Facial thermography represents a safe, non-invasive technology that measures skin surface temperature on a real time basis.  Like VSAs, facial thermography has an advantage over polygraph systems in that its non-invasive nature lends itself to covert applications.  Recently, Doctors B. M. Gratt and E. A. Sickles from the University of California at Los Angeles used microwave receivers to measure thermal radiation emitted from a human face and analyze blood flow differences between different regions of the face.  Last year, Doctors Levine, Palvidis, and Cooper refined the concept of facial thermography to explore the fact that specific activities are associated with characteristic, facial thermal signatures.

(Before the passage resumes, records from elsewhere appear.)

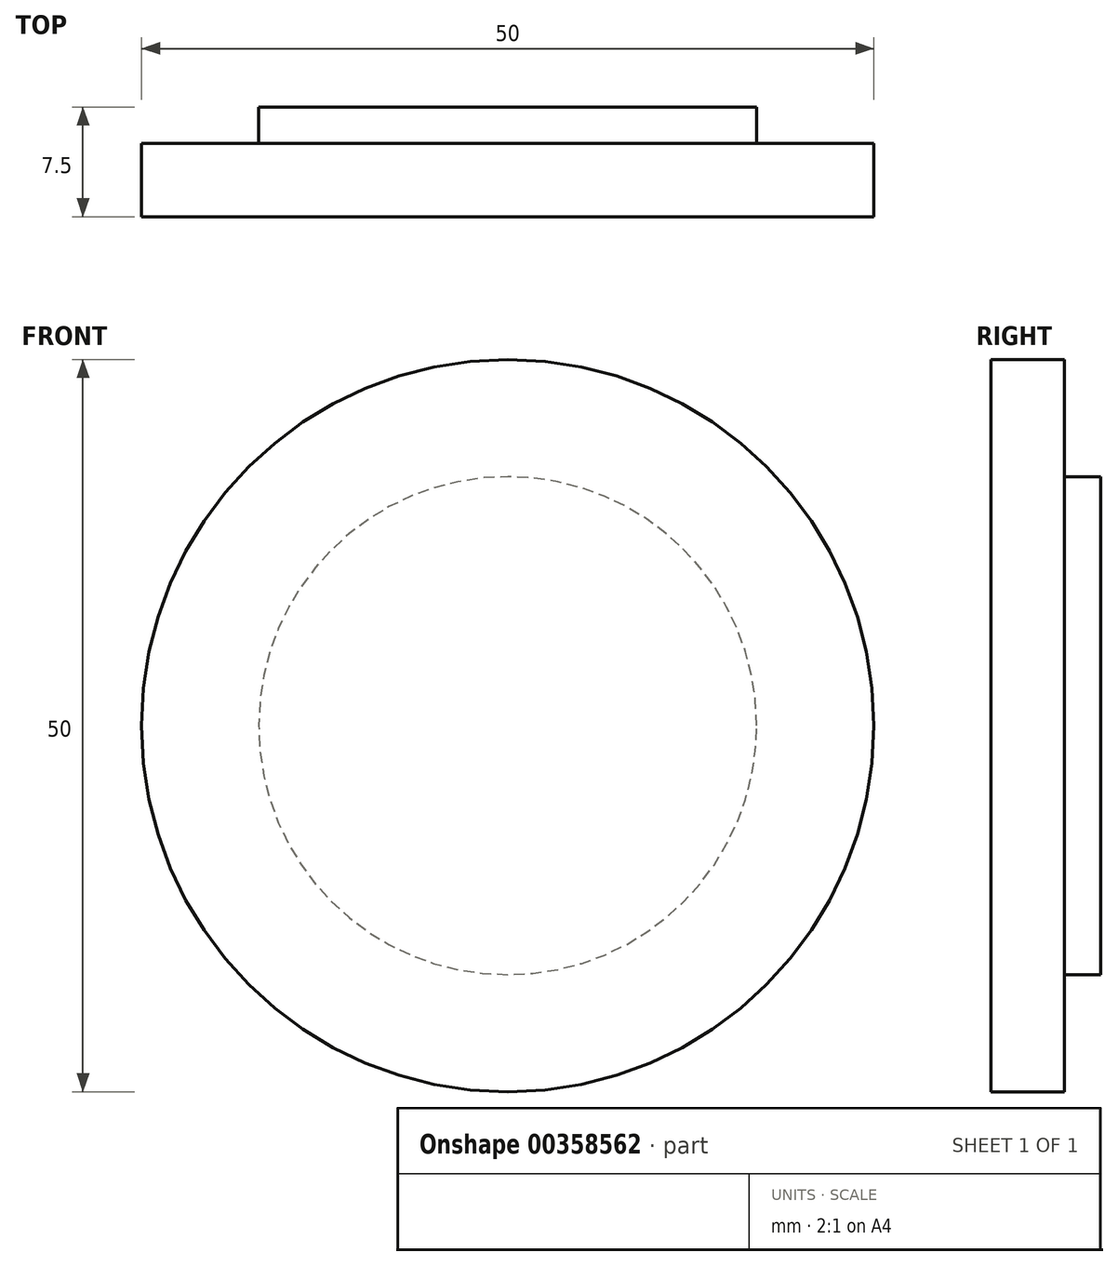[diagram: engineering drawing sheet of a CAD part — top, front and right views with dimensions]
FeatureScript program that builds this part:
annotation { "Feature Type Name" : "Feature", "Feature Type Description" : "" }
export const myFeature = defineFeature(function(context is Context, id is Id, definition is map)
    precondition{}
    {
        {
            var Q0;
            Q0=qCreatedBy(makeId("Front.planeOp"),FACE);
            var sketch = newSketch(context, id + "F0", { "sketchPlane" : qUnion([Q0])});
            skCircle(sketch, "E0", {"center": v(0, 0) * mm, "radius": 25 * mm});
            skSolve(sketch);
        }
        {
            var Q0;
            Q0 = qSketchRegion(id + "F0", true);
            extrude(context, id + "F1", {"entities" : qUnion([Q0]), "oppositeDirection" : true, "depth" : 7.5 * mm});
        }
        {
            var Q0;
            Q0=makeQuery(id+"F1.opExtrude","CAP_FACE",FACE,{"disambiguationData":[OSD([sQuery(id+"F0.wireOp",EDGE,"E0")])],"isStart":false});
            var sketch = newSketch(context, id + "F2", { "sketchPlane" : qUnion([Q0])});
            skCircle(sketch, "E1", {"center": v(0, 0) * mm, "radius": 17 * mm});
            skCircle(sketch, "E2", {"center": v(0, 0) * mm, "radius": 37.74 * mm});
            skSolve(sketch);
        }
        {
            var Q0;
            Q0 = qSketchRegion(id + "F2", true);
            extrude(context, id + "F3", {"entities" : qUnion([Q0]), "operationType" : NewBodyOperationType.REMOVE, "oppositeDirection" : true, "depth" : 2.5 * mm});
        }
    });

One 25-person pilot study conducted in 2002 between DoDPI and outside researchers examined the possible utility of a new thermal imaging device that measures the radiant energy emitted from an examinee’s face.  The published report, which focused on thermal imaging as an adjunct or potential alternative to traditional polygraph measurements, claimed that thermal imaging results achieved higher accuracy than the polygraph.  Although according to the 2003 National Research Council report on polygraph testing, the pilot study conducted by DoDPI failed to provide acceptable scientific evidence to support facial thermography as a viable method for detecting  deception.

1.1 Conclusions

Similar to other veracity studies done on emerging lie detection methods, studies based on facial thermography draw conclusions based on small sample sizes, uncontrolled environments, uncooperative subjects, inconsistent judging criteria, and other variables that detract from the scientific basis of which successful results are often cited.  Unless new research can provide acceptable scientific evidence to support facial thermography as a viable alternative to the polygraph, the concept of using thermal imaging as a method for lie detection will likely remain an adjunct to traditional polygraph measurements.

Functional brain imaging looks at brain function more directly than polygraph testing by using positron emission tomography (PET) and magnetic resonance imaging (MRI), which employ strong magnetic fields to induce brain tissue molecules to emit distinctive radio signals used to monitor blood flow and oxygen consumption in the brain.  Within the context of MRI, the detection of blood-oxygen-level-dependent (BOLD) signals has garnered the name functional magnetic resonance imaging (fMRI).  Research studies are focused on using fMRI to analyze knowledge and emotion characteristics theorized to link deception to physiological brain activity.  In addition, other research areas have focused on combining PET and fMRI with simultaneous measurements of skin conductance response.  Scientists are quick to point out, however, that applied fMRI studies completed thus far have similar limitations to earlier polygraph studies.  Furthermore, they point out that fMRI analysis is expensive, time-consuming (2-3 hours per examine), and highly sensitive to subject motion during the brain scan.  To overcome some of these potential deficiencies for veracity applications, some researchers suggest the use of an electroencephalograph (EEG), which directly measures the electrical output of the brain rather than attempting to map brain activity from blood flow patterns.  One EEG study conducted by Jennifer Vendemia, a researcher from the University of South Carolina, suggests that predictable patterns of energy fluctuating brain activity occur when people lie.  The correlation between brain activities and lying are nothing new, but the fact that researchers continue to explore this path makes the possibility of brain imaging a potential candidate to supplement or eventually replace traditional polygraph techniques.

2.1 Conclusions

Psychology professor John Gabrieli predicts that within ten years research advances in neurotechnology could yield brain scanners in schools and airports.  One Iowa company called Brain Fingerprint Laboratories claims it has developed technology that can identify specific brain wave patterns that people emit when they are looking at or discussing something they have already seen.  Furthermore, psychiatrist Daniel Langleben from the University of Pennsylvania School of Medicine has found that increased activity in several brain regions is visible in an fMRI scan when people lie.  However, Doctor Langleben also contends that lying is a complex behavior and that it is likely to be linked to a large number of unknown brain sites.